» **Stored data**:
++++++

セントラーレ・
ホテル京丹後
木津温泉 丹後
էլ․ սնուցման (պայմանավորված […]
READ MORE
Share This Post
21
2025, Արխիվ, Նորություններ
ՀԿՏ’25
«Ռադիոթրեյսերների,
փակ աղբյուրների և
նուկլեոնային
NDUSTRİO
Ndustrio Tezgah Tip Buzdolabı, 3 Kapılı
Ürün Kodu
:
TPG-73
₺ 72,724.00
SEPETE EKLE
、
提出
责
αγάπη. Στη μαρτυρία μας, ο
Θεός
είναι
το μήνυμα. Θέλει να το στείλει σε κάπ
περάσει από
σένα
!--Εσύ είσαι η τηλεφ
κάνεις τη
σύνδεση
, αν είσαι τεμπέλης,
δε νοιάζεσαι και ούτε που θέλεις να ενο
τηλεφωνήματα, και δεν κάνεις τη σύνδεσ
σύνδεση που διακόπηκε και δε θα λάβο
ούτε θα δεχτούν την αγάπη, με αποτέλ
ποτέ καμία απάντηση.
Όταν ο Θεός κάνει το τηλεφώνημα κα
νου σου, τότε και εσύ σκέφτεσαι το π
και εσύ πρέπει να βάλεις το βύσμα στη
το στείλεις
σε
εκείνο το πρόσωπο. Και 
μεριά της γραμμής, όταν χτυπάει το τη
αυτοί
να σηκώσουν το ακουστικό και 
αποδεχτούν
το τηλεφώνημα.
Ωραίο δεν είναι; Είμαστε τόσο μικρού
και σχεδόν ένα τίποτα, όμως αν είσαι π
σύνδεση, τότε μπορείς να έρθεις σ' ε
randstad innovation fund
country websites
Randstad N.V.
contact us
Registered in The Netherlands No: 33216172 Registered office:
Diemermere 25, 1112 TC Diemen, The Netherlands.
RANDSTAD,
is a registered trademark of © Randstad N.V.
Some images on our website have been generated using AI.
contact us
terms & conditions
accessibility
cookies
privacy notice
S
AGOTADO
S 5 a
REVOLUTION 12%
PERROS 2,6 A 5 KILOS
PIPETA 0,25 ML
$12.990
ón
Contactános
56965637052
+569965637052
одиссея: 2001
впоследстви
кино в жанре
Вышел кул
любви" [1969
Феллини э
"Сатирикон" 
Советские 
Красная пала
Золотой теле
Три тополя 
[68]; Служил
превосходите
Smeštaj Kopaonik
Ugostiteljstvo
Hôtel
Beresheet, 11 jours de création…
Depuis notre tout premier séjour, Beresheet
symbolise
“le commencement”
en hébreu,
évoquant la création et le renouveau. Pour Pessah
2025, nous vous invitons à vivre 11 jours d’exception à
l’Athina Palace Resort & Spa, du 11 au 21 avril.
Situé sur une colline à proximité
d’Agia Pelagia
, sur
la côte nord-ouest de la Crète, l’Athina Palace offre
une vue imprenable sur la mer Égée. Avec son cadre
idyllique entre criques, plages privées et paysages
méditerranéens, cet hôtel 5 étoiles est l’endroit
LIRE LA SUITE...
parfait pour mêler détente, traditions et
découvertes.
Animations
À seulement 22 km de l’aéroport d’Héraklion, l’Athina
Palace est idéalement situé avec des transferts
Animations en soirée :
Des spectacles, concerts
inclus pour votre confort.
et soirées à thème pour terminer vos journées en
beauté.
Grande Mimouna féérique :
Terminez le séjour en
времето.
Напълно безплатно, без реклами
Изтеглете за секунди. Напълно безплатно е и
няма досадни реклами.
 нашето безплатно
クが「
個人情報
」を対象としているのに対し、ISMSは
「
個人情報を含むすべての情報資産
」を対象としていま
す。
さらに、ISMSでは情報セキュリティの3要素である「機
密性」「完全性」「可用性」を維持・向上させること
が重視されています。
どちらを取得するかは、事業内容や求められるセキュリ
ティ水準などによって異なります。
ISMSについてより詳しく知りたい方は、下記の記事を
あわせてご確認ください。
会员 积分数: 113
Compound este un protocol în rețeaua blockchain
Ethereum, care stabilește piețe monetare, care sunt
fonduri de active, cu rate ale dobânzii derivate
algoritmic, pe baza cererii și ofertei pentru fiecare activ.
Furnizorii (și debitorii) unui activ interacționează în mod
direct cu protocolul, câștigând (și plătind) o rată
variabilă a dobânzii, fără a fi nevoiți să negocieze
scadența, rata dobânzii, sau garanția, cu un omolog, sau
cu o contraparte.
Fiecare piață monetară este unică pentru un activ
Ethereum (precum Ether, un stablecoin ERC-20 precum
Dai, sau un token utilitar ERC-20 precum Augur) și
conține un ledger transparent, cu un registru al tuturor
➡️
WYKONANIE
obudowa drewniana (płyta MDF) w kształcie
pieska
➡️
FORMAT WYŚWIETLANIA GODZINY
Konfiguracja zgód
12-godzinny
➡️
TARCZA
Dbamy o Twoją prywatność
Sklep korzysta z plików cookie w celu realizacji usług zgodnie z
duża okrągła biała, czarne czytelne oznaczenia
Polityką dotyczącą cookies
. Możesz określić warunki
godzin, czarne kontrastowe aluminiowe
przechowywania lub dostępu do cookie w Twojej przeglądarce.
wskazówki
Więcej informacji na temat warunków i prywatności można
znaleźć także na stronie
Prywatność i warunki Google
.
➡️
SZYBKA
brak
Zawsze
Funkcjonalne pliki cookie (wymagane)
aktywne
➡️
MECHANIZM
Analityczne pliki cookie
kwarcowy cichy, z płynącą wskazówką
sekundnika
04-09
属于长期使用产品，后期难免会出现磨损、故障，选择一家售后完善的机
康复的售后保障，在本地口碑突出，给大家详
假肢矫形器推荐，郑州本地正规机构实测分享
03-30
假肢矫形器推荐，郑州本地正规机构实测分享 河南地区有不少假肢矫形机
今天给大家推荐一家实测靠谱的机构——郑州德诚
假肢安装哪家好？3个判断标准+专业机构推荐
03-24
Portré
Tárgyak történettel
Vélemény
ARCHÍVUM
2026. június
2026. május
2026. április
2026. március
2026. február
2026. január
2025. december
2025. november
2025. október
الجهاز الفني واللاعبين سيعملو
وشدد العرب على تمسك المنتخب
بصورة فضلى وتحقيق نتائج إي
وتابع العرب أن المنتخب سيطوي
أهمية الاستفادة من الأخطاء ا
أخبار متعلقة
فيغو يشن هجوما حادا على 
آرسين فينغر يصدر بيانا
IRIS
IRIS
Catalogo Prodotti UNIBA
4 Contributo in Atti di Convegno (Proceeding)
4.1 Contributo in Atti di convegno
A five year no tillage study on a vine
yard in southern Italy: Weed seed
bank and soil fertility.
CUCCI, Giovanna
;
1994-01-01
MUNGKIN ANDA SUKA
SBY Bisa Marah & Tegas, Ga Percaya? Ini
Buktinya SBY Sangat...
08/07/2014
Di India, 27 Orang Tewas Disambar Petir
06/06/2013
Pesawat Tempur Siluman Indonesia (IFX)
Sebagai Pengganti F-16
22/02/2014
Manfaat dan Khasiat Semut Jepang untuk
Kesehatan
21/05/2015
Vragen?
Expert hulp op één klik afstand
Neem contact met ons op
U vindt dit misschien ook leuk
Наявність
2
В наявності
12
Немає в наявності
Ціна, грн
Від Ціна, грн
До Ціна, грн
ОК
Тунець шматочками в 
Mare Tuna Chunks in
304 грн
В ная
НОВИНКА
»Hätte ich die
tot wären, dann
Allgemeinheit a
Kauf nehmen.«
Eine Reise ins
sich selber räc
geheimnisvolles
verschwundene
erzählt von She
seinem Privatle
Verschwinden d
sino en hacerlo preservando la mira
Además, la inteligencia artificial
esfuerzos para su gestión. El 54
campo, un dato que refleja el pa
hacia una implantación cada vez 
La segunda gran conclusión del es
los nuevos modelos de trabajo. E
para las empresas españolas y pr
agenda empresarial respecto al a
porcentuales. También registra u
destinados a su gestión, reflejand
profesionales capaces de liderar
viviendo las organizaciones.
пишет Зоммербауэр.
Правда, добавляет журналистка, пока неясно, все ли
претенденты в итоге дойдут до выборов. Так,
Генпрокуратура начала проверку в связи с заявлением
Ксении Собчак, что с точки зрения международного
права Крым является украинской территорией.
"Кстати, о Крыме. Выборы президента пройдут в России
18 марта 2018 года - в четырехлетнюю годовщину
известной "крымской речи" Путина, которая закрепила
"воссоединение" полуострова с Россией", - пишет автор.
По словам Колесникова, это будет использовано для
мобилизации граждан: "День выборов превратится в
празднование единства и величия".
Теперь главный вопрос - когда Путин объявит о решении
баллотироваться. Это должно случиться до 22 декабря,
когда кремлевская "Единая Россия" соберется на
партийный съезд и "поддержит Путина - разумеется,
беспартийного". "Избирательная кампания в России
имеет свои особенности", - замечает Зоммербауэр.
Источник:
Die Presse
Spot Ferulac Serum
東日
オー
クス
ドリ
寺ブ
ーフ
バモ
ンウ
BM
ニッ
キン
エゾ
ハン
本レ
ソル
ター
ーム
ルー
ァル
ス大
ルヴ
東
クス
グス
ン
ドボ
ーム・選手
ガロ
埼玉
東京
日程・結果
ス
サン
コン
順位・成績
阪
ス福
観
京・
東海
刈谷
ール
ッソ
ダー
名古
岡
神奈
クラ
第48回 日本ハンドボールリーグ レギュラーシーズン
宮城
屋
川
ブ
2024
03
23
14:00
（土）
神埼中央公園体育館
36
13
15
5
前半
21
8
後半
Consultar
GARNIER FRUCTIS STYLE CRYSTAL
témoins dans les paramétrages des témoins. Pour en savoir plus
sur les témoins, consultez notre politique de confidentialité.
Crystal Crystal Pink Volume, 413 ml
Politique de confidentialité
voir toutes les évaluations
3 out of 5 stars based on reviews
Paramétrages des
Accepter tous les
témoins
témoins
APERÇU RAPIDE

++++++

Only the lines from the one containing "Tárgyak történettel" through the one containing "претенденты в итоге" are to be retyped, both boundary lines included, with no other material.

Tárgyak történettel
Vélemény
ARCHÍVUM
2026. június
2026. május
2026. április
2026. március
2026. február
2026. január
2025. december
2025. november
2025. október
الجهاز الفني واللاعبين سيعملو
وشدد العرب على تمسك المنتخب
بصورة فضلى وتحقيق نتائج إي
وتابع العرب أن المنتخب سيطوي
أهمية الاستفادة من الأخطاء ا
أخبار متعلقة
فيغو يشن هجوما حادا على 
آرسين فينغر يصدر بيانا
IRIS
IRIS
Catalogo Prodotti UNIBA
4 Contributo in Atti di Convegno (Proceeding)
4.1 Contributo in Atti di convegno
A five year no tillage study on a vine
yard in southern Italy: Weed seed
bank and soil fertility.
CUCCI, Giovanna
;
1994-01-01
MUNGKIN ANDA SUKA
SBY Bisa Marah & Tegas, Ga Percaya? Ini
Buktinya SBY Sangat...
08/07/2014
Di India, 27 Orang Tewas Disambar Petir
06/06/2013
Pesawat Tempur Siluman Indonesia (IFX)
Sebagai Pengganti F-16
22/02/2014
Manfaat dan Khasiat Semut Jepang untuk
Kesehatan
21/05/2015
Vragen?
Expert hulp op één klik afstand
Neem contact met ons op
U vindt dit misschien ook leuk
Наявність
2
В наявності
12
Немає в наявності
Ціна, грн
Від Ціна, грн
До Ціна, грн
ОК
Тунець шматочками в 
Mare Tuna Chunks in
304 грн
В ная
НОВИНКА
»Hätte ich die
tot wären, dann
Allgemeinheit a
Kauf nehmen.«
Eine Reise ins
sich selber räc
geheimnisvolles
verschwundene
erzählt von She
seinem Privatle
Verschwinden d
sino en hacerlo preservando la mira
Además, la inteligencia artificial
esfuerzos para su gestión. El 54
campo, un dato que refleja el pa
hacia una implantación cada vez 
La segunda gran conclusión del es
los nuevos modelos de trabajo. E
para las empresas españolas y pr
agenda empresarial respecto al a
porcentuales. También registra u
destinados a su gestión, reflejand
profesionales capaces de liderar
viviendo las organizaciones.
пишет Зоммербауэр.
Правда, добавляет журналистка, пока неясно, все ли
претенденты в итоге дойдут до выборов. Так,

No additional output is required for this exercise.